Özel hukuk tüzel kişileri bakımından öngörülen ikinci güvenlik tedbiri ise müsaderedir. Buna göre, tüzel kişi yararına işlendiği belirlenen suç ba­kımından, müsadere hükümlerindeki koşullar da gerçekleşmiş ise, o suçla bağlantılı olan eşya ve maddi çıkarların müsaderesine hükmedilecektir. Bu hâlde iyi niyetli üçüncü kişilerin hakları korunacaktır.

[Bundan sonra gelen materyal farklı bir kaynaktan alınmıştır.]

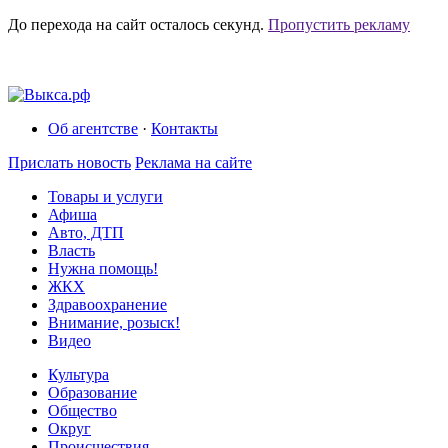
До перехода на сайт осталось
секунд.
Пропустить рекламу
Об агентстве
·
Контакты
Прислать новость
Реклама на сайте
Товары и услуги
Афиша
Авто, ДТП
Власть
Нужна помощь!
ЖКХ
Здравоохранение
Внимание, розыск!
Видео
Культура
Образование
Общество
Округ
Происшествия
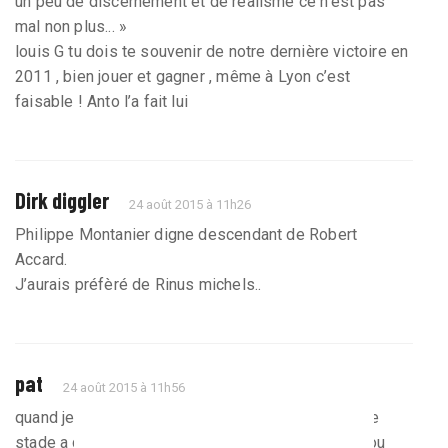
un peu de discernement et de réalisme ce n’est pas
mal non plus... »
louis G tu dois te souvenir de notre dernière victoire en
2011 , bien jouer et gagner , même à Lyon c’est
faisable ! Anto l’a fait lui
Dirk diggler
24 août 2015 à 11h26
Philippe Montanier digne descendant de Robert
Accard.
J’aurais préfèré de Rinus michels..
pat
24 août 2015 à 11h56
quand je lis certain messages ça me fait rigoler . le
stade a gagné ça y est on on peux jouer le top 5 , ou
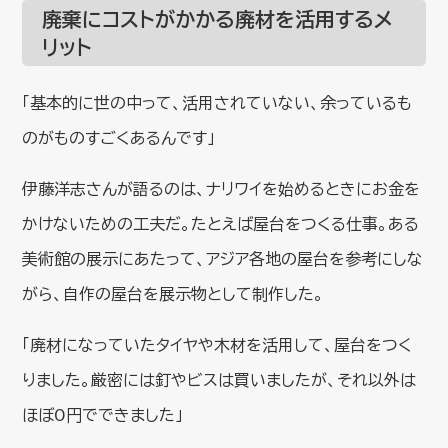
廃棄にコストがかかる廃材を活用するメ
リット
「基本的に世の中って、活用されていない、余っているも
のがものすごくあるんです」
伊藤洋志さんが語るのは、ナリワイを始めるときにお金を
かけないための工夫だ。たとえば屋台をつくる仕事。ある
美術館の展示にあたって、アジア各地の屋台を参考にしな
がら、自作の屋台を展示物として制作した。
「廃材になっていたタイヤや木材を活用して、屋台をつく
りました。厳密には釘やビスは買いましたが、それ以外は
ほぼ0円でできました」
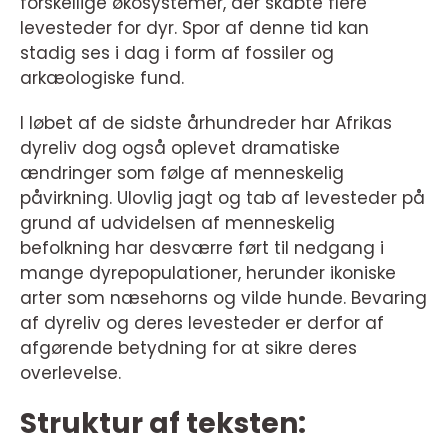
forskellige økosystemer, der skabte flere
levesteder for dyr. Spor af denne tid kan
stadig ses i dag i form af fossiler og
arkæologiske fund.
I løbet af de sidste århundreder har Afrikas
dyreliv dog også oplevet dramatiske
ændringer som følge af menneskelig
påvirkning. Ulovlig jagt og tab af levesteder på
grund af udvidelsen af menneskelig
befolkning har desværre ført til nedgang i
mange dyrepopulationer, herunder ikoniske
arter som næsehorns og vilde hunde. Bevaring
af dyreliv og deres levesteder er derfor af
afgørende betydning for at sikre deres
overlevelse.
Struktur af teksten:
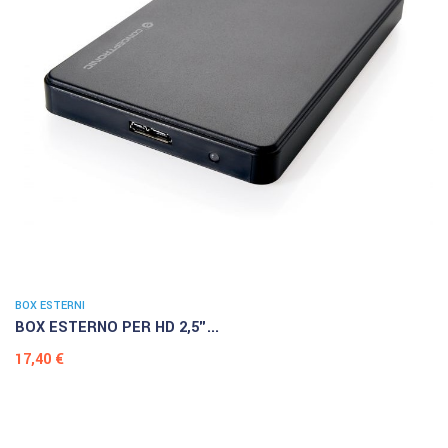
BOX ESTERNI
BOX ESTERNO PER HD 2,5"...
Prezzo
17,40 €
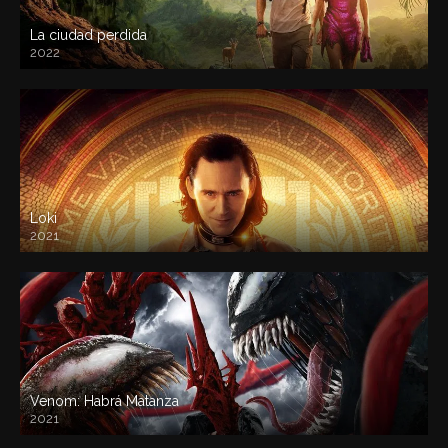
La ciudad perdida
2022
Loki
2021
Venom: Habrá Matanza
2021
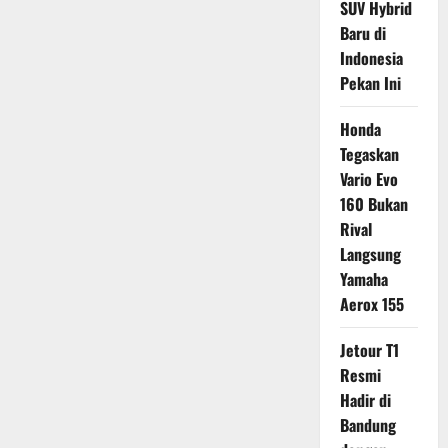
SUV Hybrid
Baru di
Indonesia
Pekan Ini
Honda
Tegaskan
Vario Evo
160 Bukan
Rival
Langsung
Yamaha
Aerox 155
Jetour T1
Resmi
Hadir di
Bandung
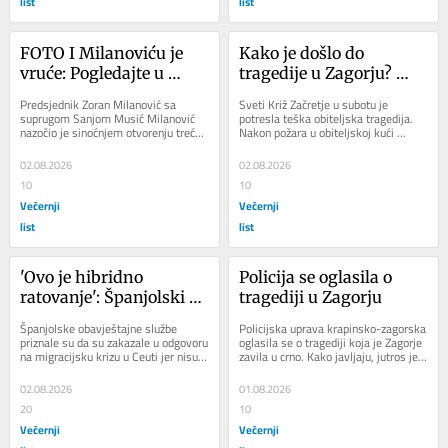
list
list
FOTO I Milanoviću je 
Kako je došlo do 
vruće: Pogledajte u 
tragedije u Zagorju? 
kakvom izdanju je 
Spominju se poruke 
Predsjednik Zoran Milanović sa 
Sveti Križ Začretje u subotu je 
predsjednik stigao na 
koje je otac ostavio na 
suprugom Sanjom Musić Milanović 
potresla teška obiteljska tragedija. 
nazočio je sinoćnjem otvorenju trećeg 
Nakon požara u obiteljskoj kući 
otvorenje festivala
Facebooku
Vrboska Film Festivala u Vrboskoj 
vatrogasci su pronašli tijela triju 
na...
osoba,...
02.08.2026
02.08.2026
10
10
Večernji
Večernji
list
list
'Ovo je hibridno 
Policija se oglasila o 
ratovanje': Španjolski 
tragediji u Zagorju
obavještajci otkrili kako 
Španjolske obavještajne službe 
Policijska uprava krapinsko-zagorska 
je došlo do 
priznale su da su zakazale u odgovoru 
oglasila se o tragediji koja je Zagorje 
na migracijsku krizu u Ceuti jer nisu 
zavila u crno. Kako javljaju, jutros je u 
nezapamćenog udara 
na vrijeme procijenile razmjere 
7,24 sati, zaprimljena dojava o...
migranata
masovnog...
02.08.2026
01.08.2026
20
10
Večernji
Večernji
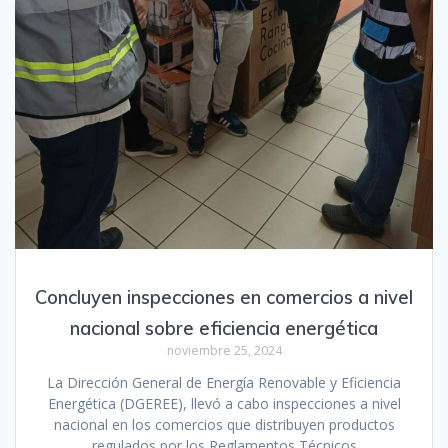
Concluyen inspecciones en comercios a nivel
nacional sobre eficiencia energética
noviembre 25, 2024
La Dirección General de Energía Renovable y Eficiencia
Energética (DGEREE), llevó a cabo inspecciones a nivel
nacional en los comercios que distribuyen productos
regulados por los Reglamentos Técnicos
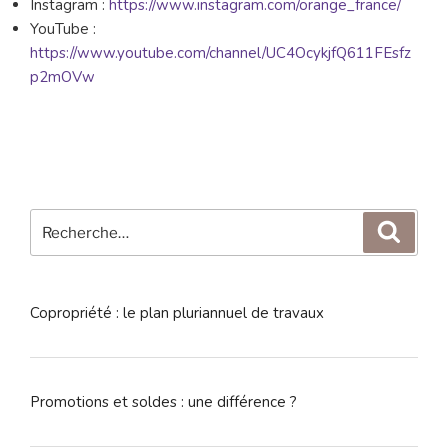
Instagram :
https://www.instagram.com/orange_france/
YouTube :
https://www.youtube.com/channel/UC4OcykjfQ611FEsfz
p2mOVw
Recherche
Reche
pour
:
Copropriété : le plan pluriannuel de travaux
Promotions et soldes : une différence ?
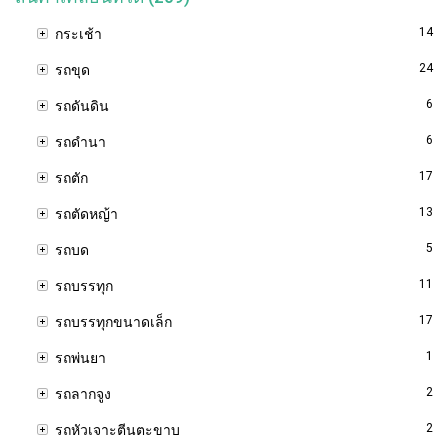
14
กระเช้า
24
รถขุด
6
รถดันดิน
6
รถดำนา
17
รถตัก
13
รถตัดหญ้า
5
รถบด
11
รถบรรทุก
17
รถบรรทุกขนาดเล็ก
1
รถพ่นยา
2
รถลากจูง
2
รถหัวเจาะตีนตะขาบ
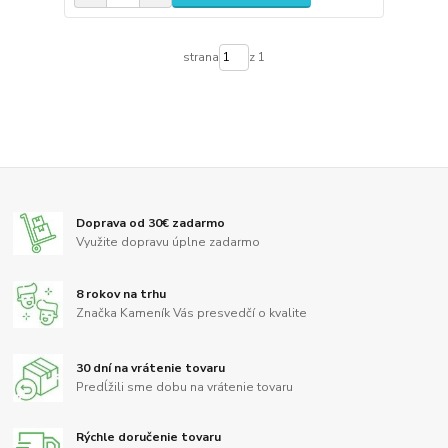
strana
z 1
Doprava od 30€ zadarmo
Využite dopravu úplne zadarmo
8 rokov na trhu
Značka Kameník Vás presvedčí o kvalite
30 dní na vrátenie tovaru
Predĺžili sme dobu na vrátenie tovaru
Rýchle doručenie tovaru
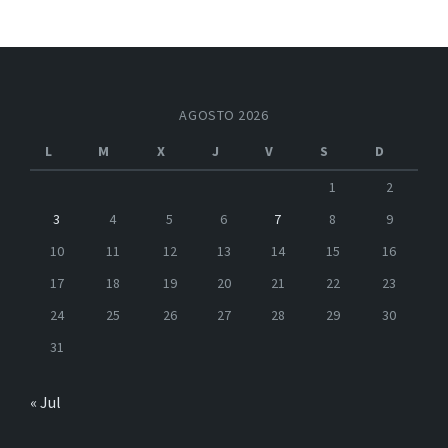
AGOSTO 2026
L
M
X
J
V
S
D
1
2
3
4
5
6
7
8
9
10
11
12
13
14
15
16
17
18
19
20
21
22
23
24
25
26
27
28
29
30
31
« Jul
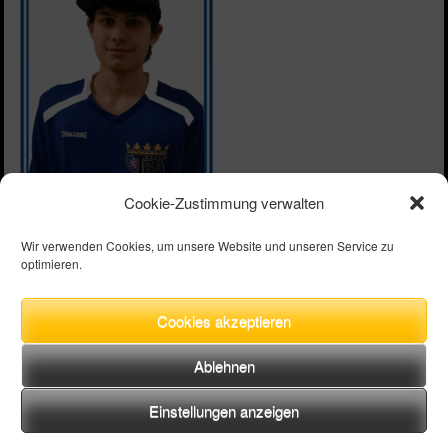
Cookie-Zustimmung verwalten
Wir verwenden Cookies, um unsere Website und unseren Service zu
optimieren.
Aktuelle Mannschaft
TBA
Cookies akzeptieren
Ablehnen
UNSERE PARTNER
Einstellungen anzeigen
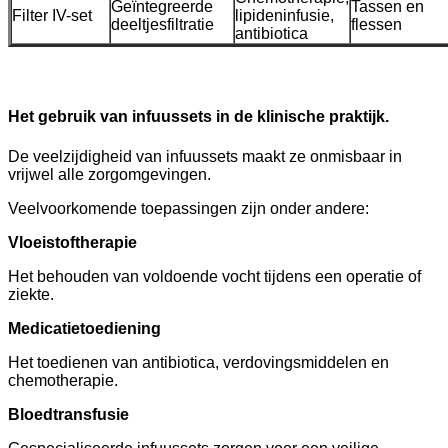
Geïntegreerde
Tassen en
Filter IV-set
lipideninfusie,
deeltjesfiltratie
flessen
antibiotica
Het gebruik van infuussets in de klinische praktijk.
De veelzijdigheid van infuussets maakt ze onmisbaar in
vrijwel alle zorgomgevingen.
Veelvoorkomende toepassingen zijn onder andere:
Vloeistoftherapie
Het behouden van voldoende vocht tijdens een operatie of
ziekte.
Medicatietoediening
Het toedienen van antibiotica, verdovingsmiddelen en
chemotherapie.
Bloedtransfusie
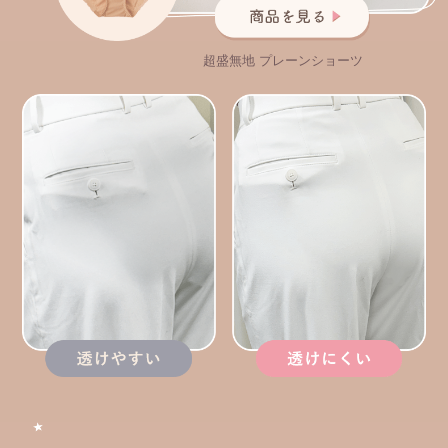
超盛無地 プレーンショーツ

Özel hukuk tüzel kişileri ile ilgili güvenlik tedbirlerinin uygulanma­sında, işlenen suç dikkate alındığında, çok ağır sonuçlar doğabilir. Örneğin çok sayıda kişi işsiz kalabilir veya iyi niyetli üçüncü kişiler bakımından tela­fisi güç kayıplar meydana gelebilir. İşte bu gibi durumlarda mahkeme madde­deki orantılılık ilkesine dayanarak bu güvenlik tedbirlerine hükmetmeyebi­lecektir.

Özel hukuk tüzel kişileri hakkında uygulanacak güvenlik tedbirlerine, her suç bakımından değil, kanunda özel olarak belirtilen hallerde hükmedi­lebilecektir.